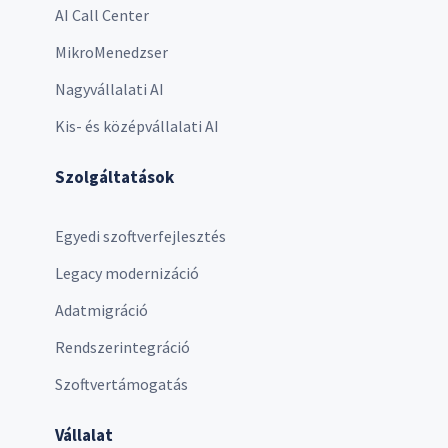
AI Call Center
MikroMenedzser
Nagyvállalati AI
Kis- és középvállalati AI
Szolgáltatások
Egyedi szoftverfejlesztés
Legacy modernizáció
Adatmigráció
Rendszerintegráció
Szoftvertámogatás
Vállalat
= = = = = = =
_INSTRUCTIONS FOR THE TASK_
Revise the text read from the material so that every "AI" becomes "MI" and nothing else changes. Omit the pictures from your answer.

_RESPONSE AREA_
MI Call Center
MikroMenedzser
Nagyvállalati MI
Kis- és középvállalati MI
Szolgáltatások
Egyedi szoftverfejlesztés
Legacy modernizáció
Adatmigráció
Rendszerintegráció
Szoftvertámogatás
Vállalat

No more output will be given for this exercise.